━━ EXCERPTED PASSAGE
Camera Streaming and Multimedia

This project supports streaming video feeds and images via a variety of interfaces and protocols, including:

Streams are identified via a resource URI and accessed through the videoSource and videoOutput APIs. The tables below show the supported input/output protocols and example URIs for each type of stream:

Input Streams

Protocol Resource URI Notes
MIPI CSI camera csi:// csi://0 CSI camera 0 (substitute other camera numbers for 0)
V4L2 camera v4l2:// v4l2:///dev/video0 V4L2 device 0 (substitute other camera numbers for 0)
RTP stream rtp:// rtp://@:1234 localhost, port 1234 (requires additional configuration)
RTSP stream rtsp:// rtsp://<remote-ip>:1234 Replace <remote-ip> with remote host's IP or hostname
Video file file:// file://my_video.mp4 Supports loading MP4, MKV, AVI, FLV (see codecs below)
Image file file:// file://my_image.jpg Supports loading JPG, PNG, TGA, BMP, GIF, ect.
Image sequence file:// file://my_directory/ Searches for images in alphanumeric order
  • Supported decoder codecs: H.264, H.265, VP8, VP9, MPEG-2, MPEG-4, MJPEG
  • The file://, v4l2://, and csi:// protocol prefixes can be omitted from the URI as shorthand

Output Streams

Protocol Resource URI Notes
RTP stream rtp:// rtp://<remote-ip>:1234 Replace <remote-ip> with remote host's IP or hostname
Video file file:// file://my_video.mp4 Supports saving MP4, MKV, AVI, FLV (see codecs below)
━━━━
### REQUIRED TASKS
1. Copy the camera streaming passage from the words "RTP stream rtp:// rtp://@:1234" through "saving MP4, MKV, AVI, FLV (see codecs below)", swapping "hostname" for "host name".
2. Which decoder codecs does the camera streaming passage list as supported?
━━ MATERIAL SHOWN
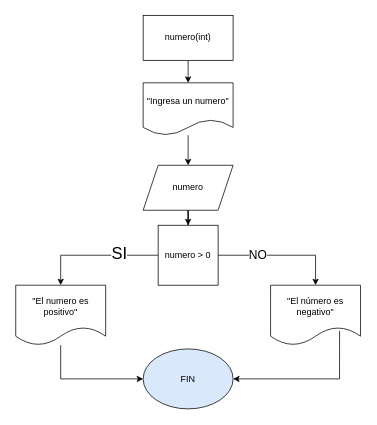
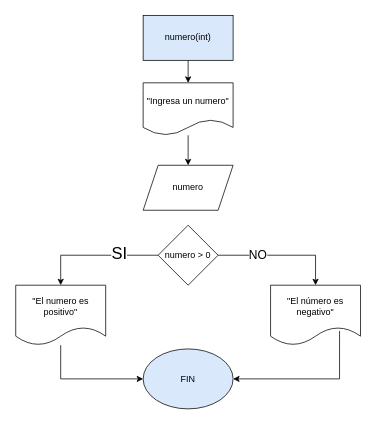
  <mxCell id="0" />
  <mxCell id="1" parent="0" />
  <mxCell id="2" value="FIN" style="ellipse;whiteSpace=wrap;html=1;fillColor=#dae8fc;" parent="1" vertex="1"><mxGeometry x="190" y="465" width="120" height="80" as="geometry" /></mxCell>
  <mxCell id="3" style="edgeStyle=orthogonalEdgeStyle;rounded=0;orthogonalLoop=1;jettySize=auto;html=1;exitX=0.5;exitY=1;exitDx=0;exitDy=0;entryX=0.5;entryY=0;entryDx=0;entryDy=0;" parent="1" source="4" target="6" edge="1"><mxGeometry relative="1" as="geometry" /></mxCell>
- <mxCell id="4" value="numero(int)" style="rounded=0;whiteSpace=wrap;html=1;" parent="1" vertex="1"><mxGeometry x="190" y="20" width="120" height="60" as="geometry" /></mxCell>
+ <mxCell id="4" value="numero(int)" style="rounded=0;whiteSpace=wrap;html=1;fillColor=#dae8fc;" parent="1" vertex="1"><mxGeometry x="190" y="20" width="120" height="60" as="geometry" /></mxCell>
  <mxCell id="5" style="edgeStyle=orthogonalEdgeStyle;rounded=0;orthogonalLoop=1;jettySize=auto;html=1;entryX=0.5;entryY=0;entryDx=0;entryDy=0;" parent="1" source="6" target="13" edge="1"><mxGeometry relative="1" as="geometry" /></mxCell>
  <mxCell id="6" value="&quot;Ingresa un numero&quot;" style="shape=document;whiteSpace=wrap;html=1;boundedLbl=1;" parent="1" vertex="1"><mxGeometry x="190" y="110" width="120" height="70" as="geometry" /></mxCell>
  <mxCell id="7" style="edgeStyle=orthogonalEdgeStyle;rounded=0;orthogonalLoop=1;jettySize=auto;html=1;exitX=0;exitY=0.5;exitDx=0;exitDy=0;entryX=0.5;entryY=0;entryDx=0;entryDy=0;" parent="1" source="11" target="15" edge="1"><mxGeometry relative="1" as="geometry"><mxPoint x="80" y="360" as="targetPoint" /></mxGeometry></mxCell>
  <mxCell id="8" value="SI" style="edgeLabel;html=1;align=center;verticalAlign=middle;resizable=0;points=[];fontSize=22;" parent="7" vertex="1" connectable="0"><mxGeometry x="-0.373" y="-2" relative="1" as="geometry"><mxPoint as="offset" /></mxGeometry></mxCell>
  <mxCell id="9" style="edgeStyle=orthogonalEdgeStyle;rounded=0;orthogonalLoop=1;jettySize=auto;html=1;exitX=1;exitY=0.5;exitDx=0;exitDy=0;entryX=0.5;entryY=0;entryDx=0;entryDy=0;fontColor=#000000;" edge="1" parent="1" source="11" target="17"><mxGeometry relative="1" as="geometry" /></mxCell>
  <mxCell id="10" value="NO" style="edgeLabel;html=1;align=center;verticalAlign=middle;resizable=0;points=[];fontColor=#000000;fontSize=16;" vertex="1" connectable="0" parent="9"><mxGeometry x="-0.388" y="1" relative="1" as="geometry"><mxPoint as="offset" /></mxGeometry></mxCell>
- <mxCell id="11" value="numero &amp;gt; 0" style="whiteSpace=wrap;html=1;rounded=0;" parent="1" vertex="1"><mxGeometry x="210" y="300" width="80" height="80" as="geometry" /></mxCell>
- <mxCell id="12" style="edgeStyle=orthogonalEdgeStyle;rounded=0;orthogonalLoop=1;jettySize=auto;html=1;entryX=0.5;entryY=0;entryDx=0;entryDy=0;" parent="1" source="13" target="11" edge="1"><mxGeometry relative="1" as="geometry" /></mxCell>
+ <mxCell id="11" value="numero &amp;gt; 0" style="rhombus;whiteSpace=wrap;html=1;" parent="1" vertex="1"><mxGeometry x="210" y="300" width="80" height="80" as="geometry" /></mxCell>
  <mxCell id="13" value="numero" style="shape=parallelogram;perimeter=parallelogramPerimeter;whiteSpace=wrap;html=1;fixedSize=1;" parent="1" vertex="1"><mxGeometry x="190" y="220" width="120" height="60" as="geometry" /></mxCell>
  <mxCell id="14" style="edgeStyle=orthogonalEdgeStyle;rounded=0;orthogonalLoop=1;jettySize=auto;html=1;entryX=0;entryY=0.5;entryDx=0;entryDy=0;" parent="1" source="15" target="2" edge="1"><mxGeometry relative="1" as="geometry"><Array as="points"><mxPoint x="80" y="505" /></Array></mxGeometry></mxCell>
  <mxCell id="15" value="&quot;El numero es positivo&quot;" style="shape=document;whiteSpace=wrap;html=1;boundedLbl=1;" parent="1" vertex="1"><mxGeometry x="20" y="380" width="120" height="80" as="geometry" /></mxCell>
  <mxCell id="16" style="edgeStyle=orthogonalEdgeStyle;rounded=0;orthogonalLoop=1;jettySize=auto;html=1;entryX=1;entryY=0.5;entryDx=0;entryDy=0;fontSize=16;fontColor=#000000;exitX=0.767;exitY=0.763;exitDx=0;exitDy=0;exitPerimeter=0;" edge="1" parent="1" source="17" target="2"><mxGeometry relative="1" as="geometry"><Array as="points"><mxPoint x="452" y="505" /></Array></mxGeometry></mxCell>
  <mxCell id="17" value="&quot;El número es negativo&quot;" style="shape=document;whiteSpace=wrap;html=1;boundedLbl=1;" vertex="1" parent="1"><mxGeometry x="360" y="380" width="120" height="80" as="geometry" /></mxCell>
━━━━
### EXERCISE ANSWERS
1.
RTP stream rtp:// rtp://@:1234 localhost, port 1234 (requires additional configuration)
RTSP stream rtsp:// rtsp://<remote-ip>:1234 Replace <remote-ip> with remote host's IP or host name
Video file file:// file://my_video.mp4 Supports loading MP4, MKV, AVI, FLV (see codecs below)
Image file file:// file://my_image.jpg Supports loading JPG, PNG, TGA, BMP, GIF, ect.
Image sequence file:// file://my_directory/ Searches for images in alphanumeric order
  • Supported decoder codecs: H.264, H.265, VP8, VP9, MPEG-2, MPEG-4, MJPEG
  • The file://, v4l2://, and csi:// protocol prefixes can be omitted from the URI as shorthand

Output Streams

Protocol Resource URI Notes
RTP stream rtp:// rtp://<remote-ip>:1234 Replace <remote-ip> with remote host's IP or host name
Video file file:// file://my_video.mp4 Supports saving MP4, MKV, AVI, FLV (see codecs below)

2. H.264, H.265, VP8, VP9, MPEG-2, MPEG-4, MJPEG